## SOURCE INFORMATION
※ ※ ※
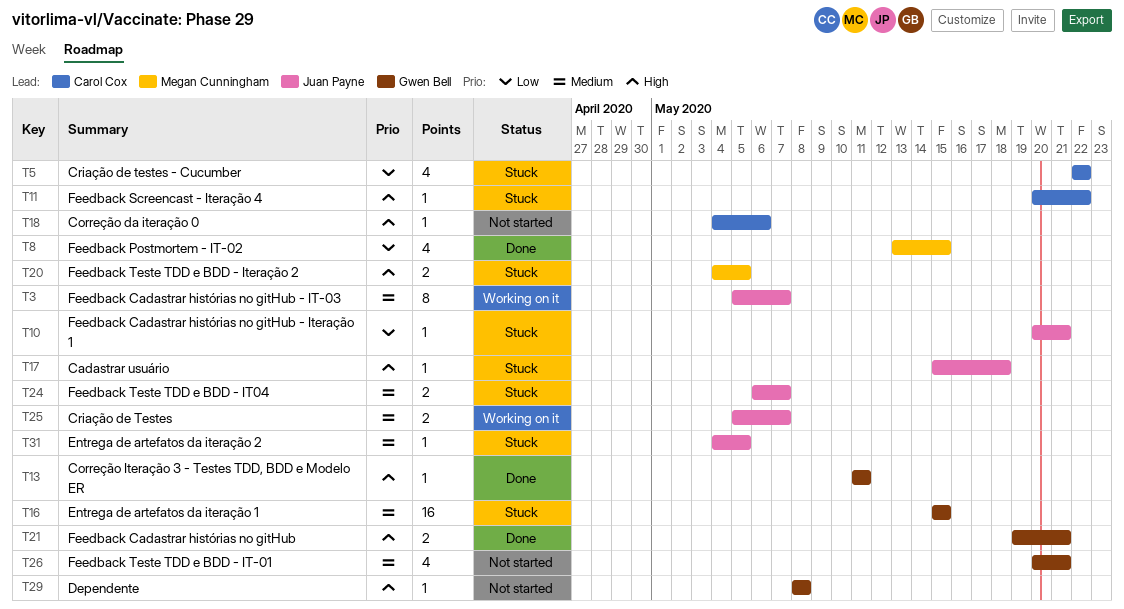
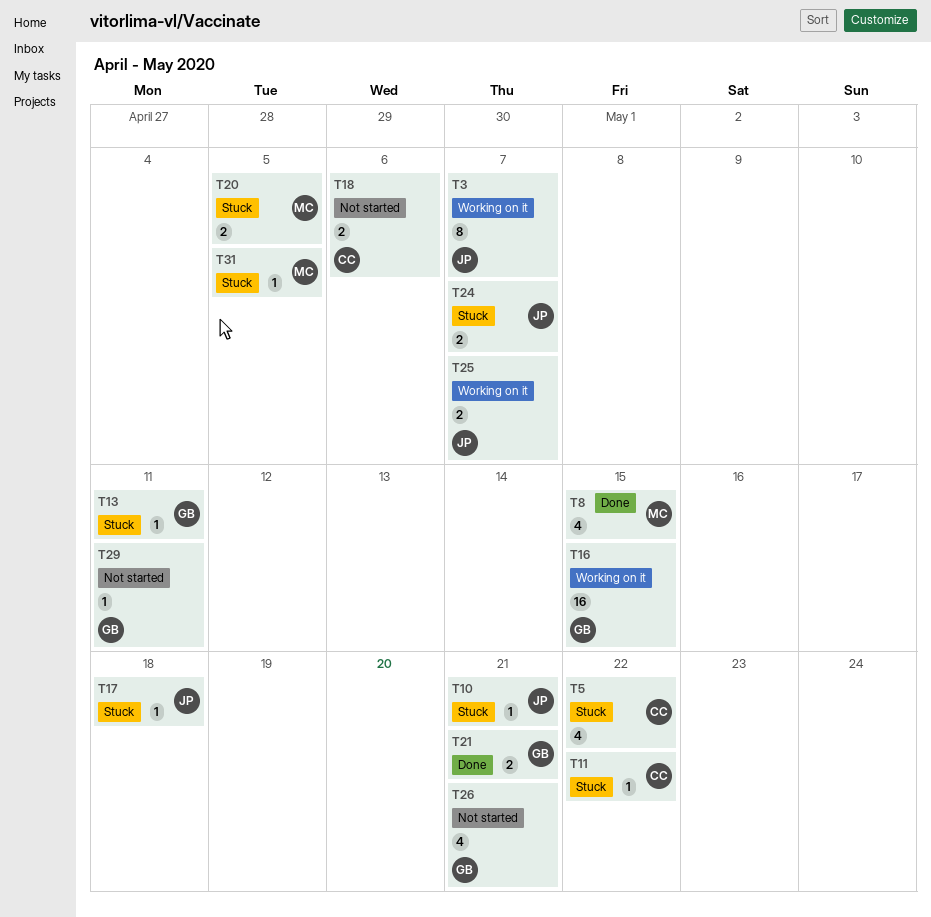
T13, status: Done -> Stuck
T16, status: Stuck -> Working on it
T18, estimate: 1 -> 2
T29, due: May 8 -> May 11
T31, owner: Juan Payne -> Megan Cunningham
※ ※ ※
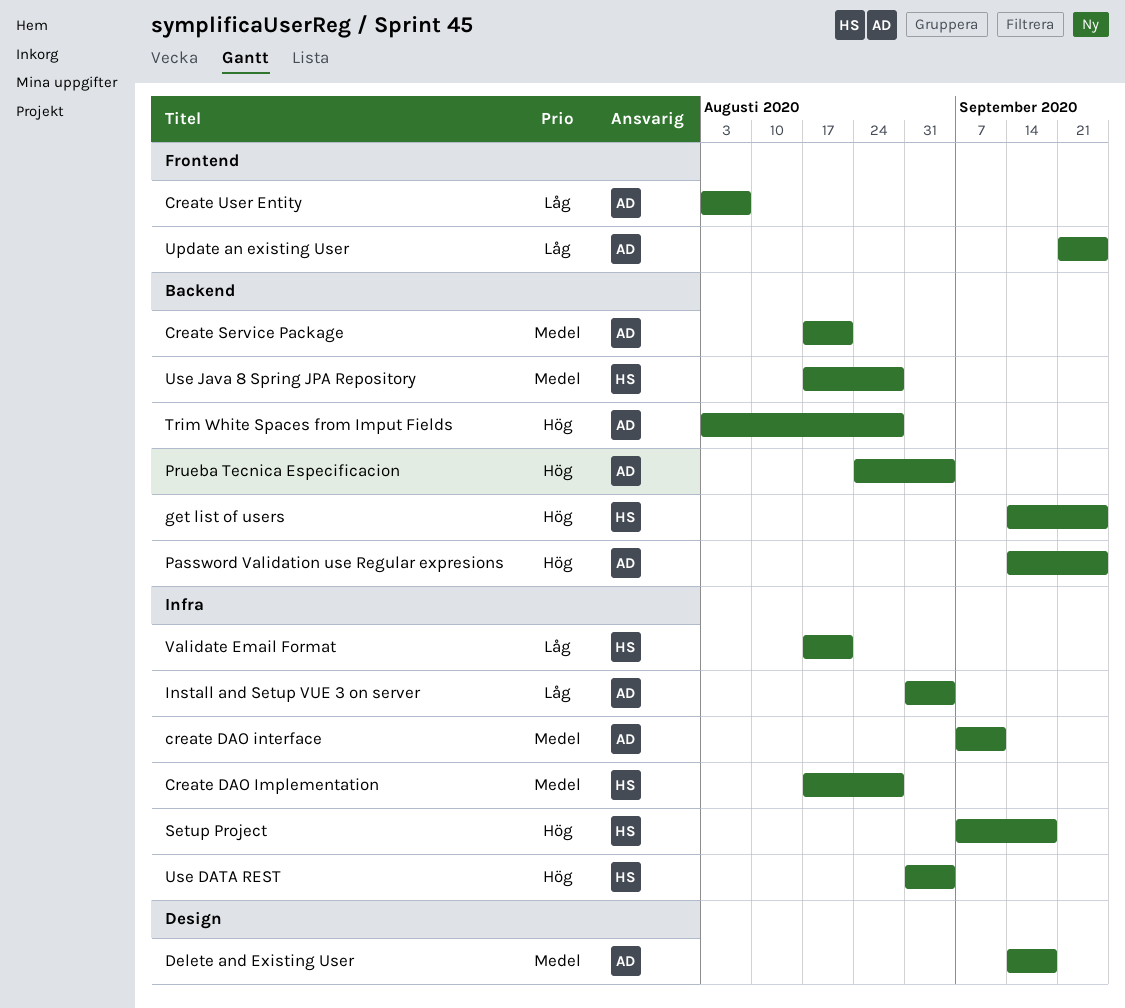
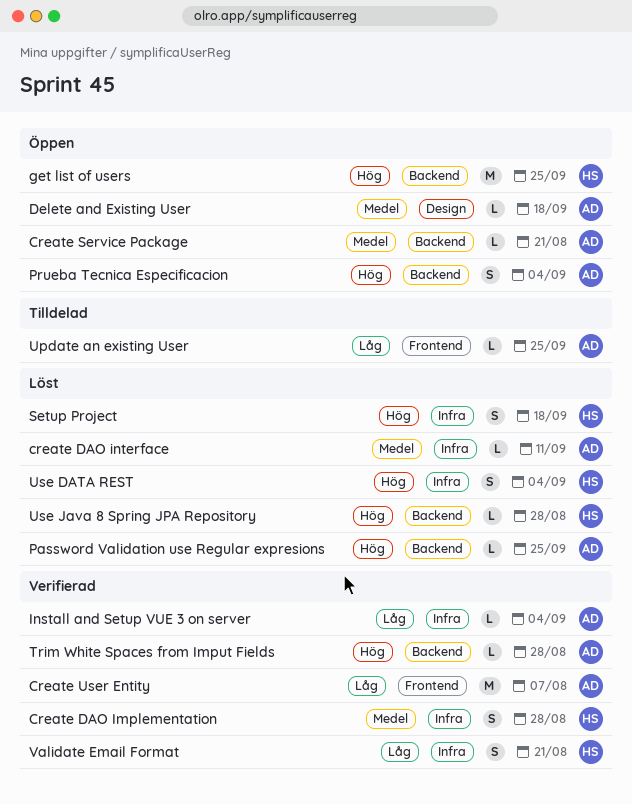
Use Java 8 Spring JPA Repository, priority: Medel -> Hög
※ ※ ※
## ABOUT THIS EXERCISE
Look above for the line with "T29, due: May 8 -> May 11"; retype exactly that line, every line after it up to the line with "T31, owner: Juan Payne -> Megan Cunningham", and that line too, nothing else.

## COMPLETED EXERCISE
T29, due: May 8 -> May 11
T31, owner: Juan Payne -> Megan Cunningham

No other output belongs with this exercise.